▶ Your instructions: In the data below, find each line carrying the string "magnification" and copy it out.

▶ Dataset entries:
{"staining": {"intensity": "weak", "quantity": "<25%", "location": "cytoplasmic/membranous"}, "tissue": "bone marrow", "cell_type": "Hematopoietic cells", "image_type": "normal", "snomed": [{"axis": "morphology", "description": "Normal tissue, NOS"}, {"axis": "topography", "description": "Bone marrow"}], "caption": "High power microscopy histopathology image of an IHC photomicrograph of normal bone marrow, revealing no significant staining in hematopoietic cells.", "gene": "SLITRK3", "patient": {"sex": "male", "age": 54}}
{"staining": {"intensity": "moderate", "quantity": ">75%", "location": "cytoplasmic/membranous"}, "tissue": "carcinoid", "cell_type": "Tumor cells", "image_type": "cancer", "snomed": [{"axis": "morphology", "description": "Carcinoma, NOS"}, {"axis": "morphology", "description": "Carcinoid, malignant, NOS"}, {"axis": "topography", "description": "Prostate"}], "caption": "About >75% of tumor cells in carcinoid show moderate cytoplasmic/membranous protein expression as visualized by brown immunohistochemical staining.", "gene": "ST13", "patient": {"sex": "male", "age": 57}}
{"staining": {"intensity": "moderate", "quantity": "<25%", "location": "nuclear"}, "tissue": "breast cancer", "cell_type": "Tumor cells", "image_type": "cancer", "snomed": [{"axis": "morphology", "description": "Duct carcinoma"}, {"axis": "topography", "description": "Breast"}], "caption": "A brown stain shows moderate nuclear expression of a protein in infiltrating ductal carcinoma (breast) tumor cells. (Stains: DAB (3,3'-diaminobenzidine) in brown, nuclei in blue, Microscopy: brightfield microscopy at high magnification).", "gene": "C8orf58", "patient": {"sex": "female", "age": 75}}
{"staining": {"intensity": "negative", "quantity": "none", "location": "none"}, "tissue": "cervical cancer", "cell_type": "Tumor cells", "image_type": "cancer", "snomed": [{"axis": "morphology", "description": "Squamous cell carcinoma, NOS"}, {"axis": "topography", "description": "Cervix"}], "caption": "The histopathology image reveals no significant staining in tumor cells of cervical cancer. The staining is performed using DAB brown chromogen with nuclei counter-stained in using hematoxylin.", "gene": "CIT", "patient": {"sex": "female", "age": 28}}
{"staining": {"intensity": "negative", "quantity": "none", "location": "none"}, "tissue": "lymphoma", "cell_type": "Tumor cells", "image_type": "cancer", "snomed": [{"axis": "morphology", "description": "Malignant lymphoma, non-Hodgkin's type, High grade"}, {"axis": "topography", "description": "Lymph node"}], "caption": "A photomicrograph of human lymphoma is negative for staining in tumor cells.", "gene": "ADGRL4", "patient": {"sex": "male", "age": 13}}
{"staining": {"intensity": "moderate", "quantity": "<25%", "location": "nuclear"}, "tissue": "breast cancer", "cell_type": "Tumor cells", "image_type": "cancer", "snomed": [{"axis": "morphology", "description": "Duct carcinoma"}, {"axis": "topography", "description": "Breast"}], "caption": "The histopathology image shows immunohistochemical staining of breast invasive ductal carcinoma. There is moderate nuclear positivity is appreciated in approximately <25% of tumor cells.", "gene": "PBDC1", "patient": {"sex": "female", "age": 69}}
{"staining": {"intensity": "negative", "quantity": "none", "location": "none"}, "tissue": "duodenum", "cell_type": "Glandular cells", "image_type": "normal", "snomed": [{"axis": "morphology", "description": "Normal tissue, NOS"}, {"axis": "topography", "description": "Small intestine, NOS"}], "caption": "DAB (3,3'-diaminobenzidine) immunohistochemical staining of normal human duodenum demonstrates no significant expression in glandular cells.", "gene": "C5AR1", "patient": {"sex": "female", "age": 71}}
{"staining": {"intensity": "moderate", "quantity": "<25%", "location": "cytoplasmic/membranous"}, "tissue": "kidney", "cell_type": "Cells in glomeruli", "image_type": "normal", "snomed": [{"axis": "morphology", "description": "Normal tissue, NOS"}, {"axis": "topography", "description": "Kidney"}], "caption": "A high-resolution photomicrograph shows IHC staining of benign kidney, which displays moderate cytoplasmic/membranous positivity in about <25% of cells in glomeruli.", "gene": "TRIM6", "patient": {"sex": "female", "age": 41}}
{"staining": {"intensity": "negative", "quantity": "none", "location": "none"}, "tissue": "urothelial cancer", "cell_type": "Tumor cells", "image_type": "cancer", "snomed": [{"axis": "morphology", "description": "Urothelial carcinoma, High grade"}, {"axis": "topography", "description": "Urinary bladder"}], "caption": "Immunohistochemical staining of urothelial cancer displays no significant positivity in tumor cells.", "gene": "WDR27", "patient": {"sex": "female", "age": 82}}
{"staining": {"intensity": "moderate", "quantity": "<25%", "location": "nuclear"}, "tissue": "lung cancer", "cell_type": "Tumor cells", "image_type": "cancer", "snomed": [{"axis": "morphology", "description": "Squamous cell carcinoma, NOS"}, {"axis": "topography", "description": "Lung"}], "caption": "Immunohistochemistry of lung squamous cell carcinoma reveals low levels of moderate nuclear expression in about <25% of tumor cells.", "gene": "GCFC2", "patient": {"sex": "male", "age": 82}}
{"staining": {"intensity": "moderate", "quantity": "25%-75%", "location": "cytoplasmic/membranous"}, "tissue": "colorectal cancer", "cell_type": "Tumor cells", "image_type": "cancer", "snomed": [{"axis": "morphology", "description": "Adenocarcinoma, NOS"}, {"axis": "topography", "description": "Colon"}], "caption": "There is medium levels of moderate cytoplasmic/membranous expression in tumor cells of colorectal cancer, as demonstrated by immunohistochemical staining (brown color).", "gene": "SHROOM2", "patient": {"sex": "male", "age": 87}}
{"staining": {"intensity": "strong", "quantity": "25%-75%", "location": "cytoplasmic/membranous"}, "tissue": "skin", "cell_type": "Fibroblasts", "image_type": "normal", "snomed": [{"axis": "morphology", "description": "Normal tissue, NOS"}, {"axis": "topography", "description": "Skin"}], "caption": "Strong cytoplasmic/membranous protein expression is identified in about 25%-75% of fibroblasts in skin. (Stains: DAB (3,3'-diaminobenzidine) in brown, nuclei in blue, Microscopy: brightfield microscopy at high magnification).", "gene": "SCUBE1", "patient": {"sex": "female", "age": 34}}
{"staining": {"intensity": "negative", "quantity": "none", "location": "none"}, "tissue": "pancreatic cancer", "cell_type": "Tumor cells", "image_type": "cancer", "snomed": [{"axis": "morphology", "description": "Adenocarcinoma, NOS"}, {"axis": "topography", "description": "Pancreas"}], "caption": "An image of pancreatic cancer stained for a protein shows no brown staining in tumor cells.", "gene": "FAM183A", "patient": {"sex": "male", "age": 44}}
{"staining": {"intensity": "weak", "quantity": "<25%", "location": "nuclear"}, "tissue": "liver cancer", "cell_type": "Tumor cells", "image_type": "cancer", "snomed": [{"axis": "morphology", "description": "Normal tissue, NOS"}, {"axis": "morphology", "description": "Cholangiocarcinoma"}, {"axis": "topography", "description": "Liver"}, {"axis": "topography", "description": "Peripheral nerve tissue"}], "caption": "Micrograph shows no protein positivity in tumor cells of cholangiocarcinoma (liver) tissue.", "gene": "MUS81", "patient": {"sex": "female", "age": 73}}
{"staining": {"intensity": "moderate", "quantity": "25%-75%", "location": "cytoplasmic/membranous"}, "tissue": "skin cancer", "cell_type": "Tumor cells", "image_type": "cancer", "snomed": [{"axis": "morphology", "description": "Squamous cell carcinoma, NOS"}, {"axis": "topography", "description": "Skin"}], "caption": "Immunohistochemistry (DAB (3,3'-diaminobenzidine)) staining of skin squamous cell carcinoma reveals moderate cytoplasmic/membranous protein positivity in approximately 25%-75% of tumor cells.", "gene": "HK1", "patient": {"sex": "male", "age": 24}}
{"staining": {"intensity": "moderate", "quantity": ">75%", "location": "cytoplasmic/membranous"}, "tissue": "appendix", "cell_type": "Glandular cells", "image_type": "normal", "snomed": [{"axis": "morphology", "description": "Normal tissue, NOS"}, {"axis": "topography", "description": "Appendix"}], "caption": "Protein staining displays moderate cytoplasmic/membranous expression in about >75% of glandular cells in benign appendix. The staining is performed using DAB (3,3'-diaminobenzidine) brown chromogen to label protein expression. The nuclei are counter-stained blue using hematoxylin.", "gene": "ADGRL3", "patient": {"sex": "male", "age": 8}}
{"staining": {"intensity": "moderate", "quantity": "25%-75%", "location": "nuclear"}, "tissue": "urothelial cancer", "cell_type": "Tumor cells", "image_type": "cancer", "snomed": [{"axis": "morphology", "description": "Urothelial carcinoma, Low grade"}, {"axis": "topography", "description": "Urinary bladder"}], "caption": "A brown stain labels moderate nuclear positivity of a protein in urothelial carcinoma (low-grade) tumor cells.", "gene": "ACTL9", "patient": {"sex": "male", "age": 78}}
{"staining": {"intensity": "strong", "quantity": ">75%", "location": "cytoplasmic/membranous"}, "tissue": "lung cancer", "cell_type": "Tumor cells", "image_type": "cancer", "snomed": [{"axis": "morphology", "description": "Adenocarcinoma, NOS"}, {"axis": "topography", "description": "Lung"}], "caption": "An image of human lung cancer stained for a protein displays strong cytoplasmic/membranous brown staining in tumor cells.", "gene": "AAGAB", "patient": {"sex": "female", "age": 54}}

▶ Your response:
{"staining": {"intensity": "moderate", "quantity": "<25%", "location": "nuclear"}, "tissue": "breast cancer", "cell_type": "Tumor cells", "image_type": "cancer", "snomed": [{"axis": "morphology", "description": "Duct carcinoma"}, {"axis": "topography", "description": "Breast"}], "caption": "A brown stain shows moderate nuclear expression of a protein in infiltrating ductal carcinoma (breast) tumor cells. (Stains: DAB (3,3'-diaminobenzidine) in brown, nuclei in blue, Microscopy: brightfield microscopy at high magnification).", "gene": "C8orf58", "patient": {"sex": "female", "age": 75}}
{"staining": {"intensity": "strong", "quantity": "25%-75%", "location": "cytoplasmic/membranous"}, "tissue": "skin", "cell_type": "Fibroblasts", "image_type": "normal", "snomed": [{"axis": "morphology", "description": "Normal tissue, NOS"}, {"axis": "topography", "description": "Skin"}], "caption": "Strong cytoplasmic/membranous protein expression is identified in about 25%-75% of fibroblasts in skin. (Stains: DAB (3,3'-diaminobenzidine) in brown, nuclei in blue, Microscopy: brightfield microscopy at high magnification).", "gene": "SCUBE1", "patient": {"sex": "female", "age": 34}}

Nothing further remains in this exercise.